Returns the union of two general categories. This corresponds to the unions of the two sets of characters.

— Function: uc_general_category_t uc_general_category_and (uc_general_category_t category1, uc_general_category_t category2)

Returns the intersection of two general categories as bit masks. This does not correspond to the intersection of the two sets of characters.

— Function: uc_general_category_t uc_general_category_and_not (uc_general_category_t category1, uc_general_category_t category2)

Returns the intersection of a general category with the complement of a second general category, as bit masks. This does not correspond to the intersection with complement, when viewing the categories as sets of characters.

The following functions associate general categories with their name.

— Function: const char * uc_general_category_name (uc_general_category_t category)

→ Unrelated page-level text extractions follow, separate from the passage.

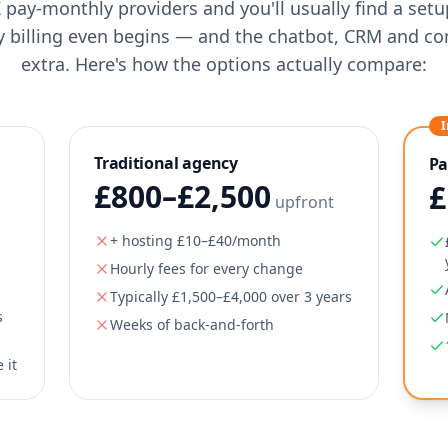
 pay-monthly providers and you'll usually find a set
y billing even begins — and the chatbot, CRM and co
extra. Here's how the options actually compare:
I
Traditional agency
Pa
£800–£2,500
£
upfront
+ hosting £10–£40/month
Hourly fees for every change
Typically £1,500–£4,000 over 3 years
s
Weeks of back-and-forth
 it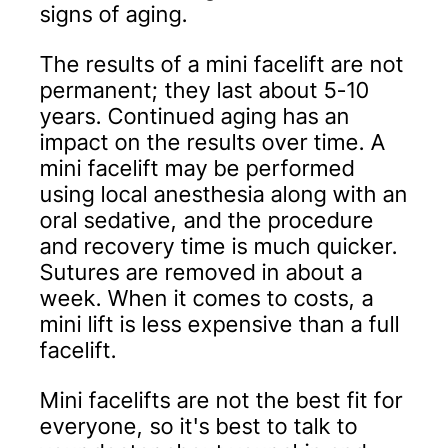
signs of aging.
The results of a mini facelift are not
permanent; they last about 5-10
years. Continued aging has an
impact on the results over time. A
mini facelift may be performed
using local anesthesia along with an
oral sedative, and the procedure
and recovery time is much quicker.
Sutures are removed in about a
week. When it comes to costs, a
mini lift is less expensive than a full
facelift.
Mini facelifts are not the best fit for
everyone, so it's best to talk to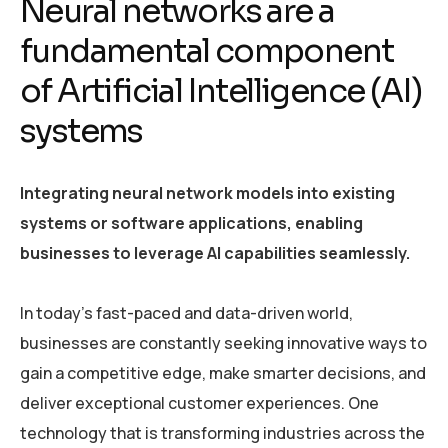
Neural networks are a
fundamental component
of Artificial Intelligence (AI)
systems
Integrating neural network models into existing
systems or software applications, enabling
businesses to leverage AI capabilities seamlessly.
In today’s fast-paced and data-driven world,
businesses are constantly seeking innovative ways to
gain a competitive edge, make smarter decisions, and
deliver exceptional customer experiences. One
technology that is transforming industries across the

Returns the name of a general category. Returns NULL if the general category corresponds to a bit mask that does not have a name.

— Function: uc_general_category_t uc_general_category_byname (const char *category_name)

Returns the general category given by name, e.g. "Lu".

The following functions view general categories as sets of Unicode characters.

— Function: uc_general_category_t uc_general_category (ucs4_t uc)

Returns the general category of a Unicode character.

This function uses a big table.

— Function: bool uc_is_general_category (ucs4_t uc, uc_general_category_t category)

Tests whether a Unicode character belongs to a given category. The category argument can be a predefined general category or the combination of several predefined general categories.